Quand le visage rencontre les données

Un visage peut fonctionner comme une « clé primaire » — un identifiant unique et stable reliant différents enregistrements. Si une base de données associe un modèle facial à une adresse e-mail, et qu’une fuite de données relie cet e-mail à des dossiers financiers ou personnels, un voleur d’identité disposant du modèle facial volé pourrait accéder à l’ensemble de ces informations.

La combinaison d’un modèle avec des outils d’intelligence artificielle, tels que les deepfakes ou des modèles faciaux en trois dimensions, pourrait, dans certains cas, permettre à un criminel d’usurper l’identité d’un individu dans des systèmes exigeant la preuve d’un visage en direct, comme s’il enfilait un costume numérique.

Lorsque des criminels combinent des modèles biométriques avec d’autres données divulguées — comme des identifiants de réseaux sociaux ou des adresses personnelles —, ils peuvent créer des « super-profils » liés à de nombreuses activités d’une personne. Parce que le visage agit comme une clé de liaison permanente, ce niveau d’usurpation d’identité est difficile à inverser.

Comment minimiser la menace

Les sociétés apprennent encore à vivre avec la collecte biométrique généralisée. La commodité de passer facilement les contrôles de sécurité ou d’effectuer des achats est attrayante, mais elle s’accompagne souvent d’un risque permanent pour la vie privée et la sécurité.

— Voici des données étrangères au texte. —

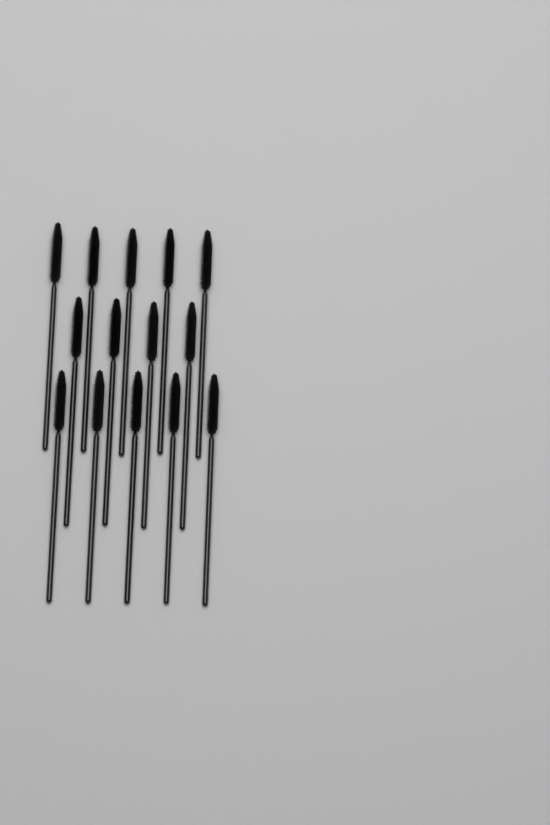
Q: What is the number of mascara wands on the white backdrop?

Pour réduire ce risque, les organisations peuvent suivre plusieurs bonnes pratiques en matière de protection des données. Elles peuvent ne conserver que les informations nécessaires, supprimer rapidement le reste et chiffrer chaque modèle mathématique. Elles peuvent stocker uniquement des modèles chiffrés plutôt que des photos brutes. Elles peuvent utiliser des techniques de protection, comme les méthodes récentes de détection de « preuve de vie », pour s’assurer que leurs systèmes interagissent avec de vraies personnes plutôt qu’avec des photos, des masques ou des deepfakes. Elles peuvent également adopter une approche de protection de la vie privée par conception (privacy by design), ce qui implique de ne conserver les données que le temps nécessaire, de documenter clairement leur utilisation et de limiter l’accès.

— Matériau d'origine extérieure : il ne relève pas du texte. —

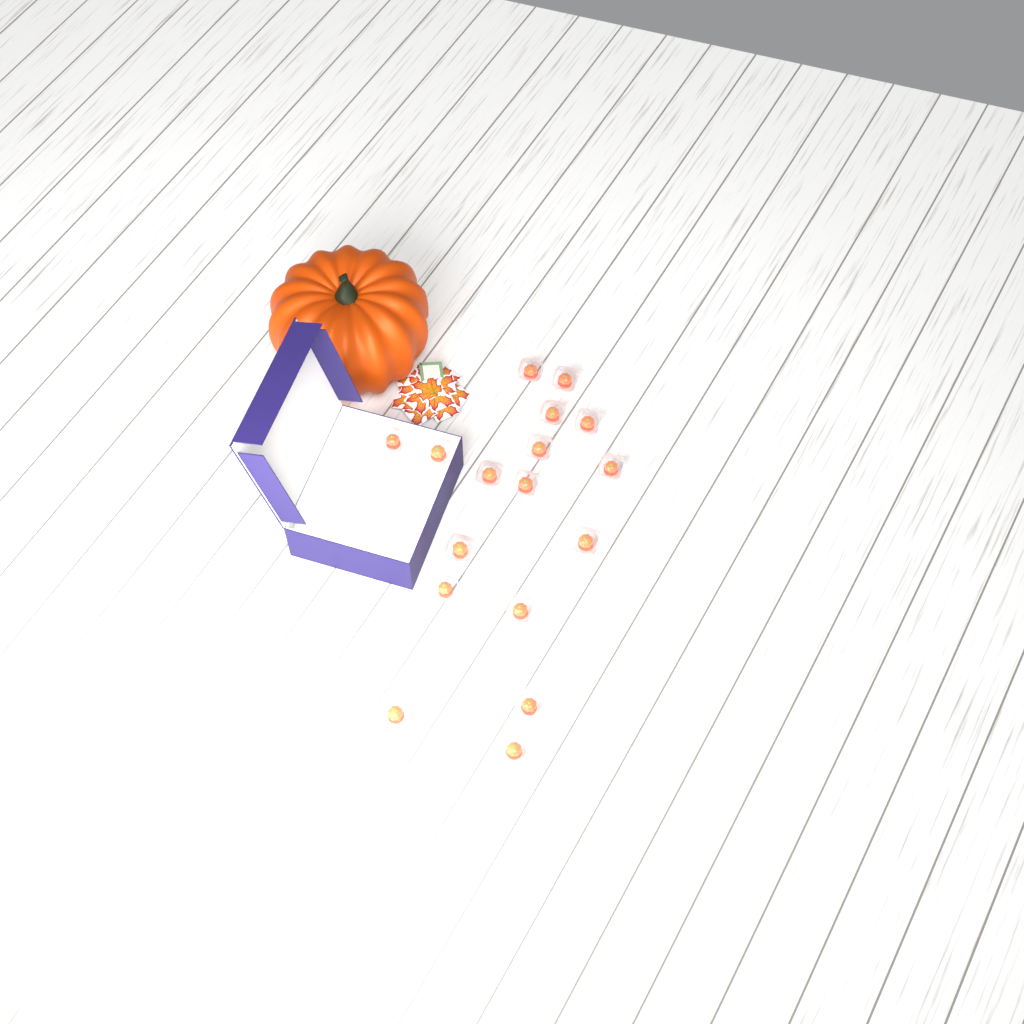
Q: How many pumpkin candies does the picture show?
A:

Les consommateurs peuvent aussi agir. Dans les régions dotées de lois sur la protection de la vie privée, comme la Californie, l’Illinois et l’Union européenne, les personnes peuvent soumettre une demande d’accès aux données biométriques détenues par une entreprise et, dans certains cas, en demander la suppression. Elles peuvent également demander aux détaillants, partout, quelles données sont collectées, combien de temps elles sont conservées et comment elles sont protégées.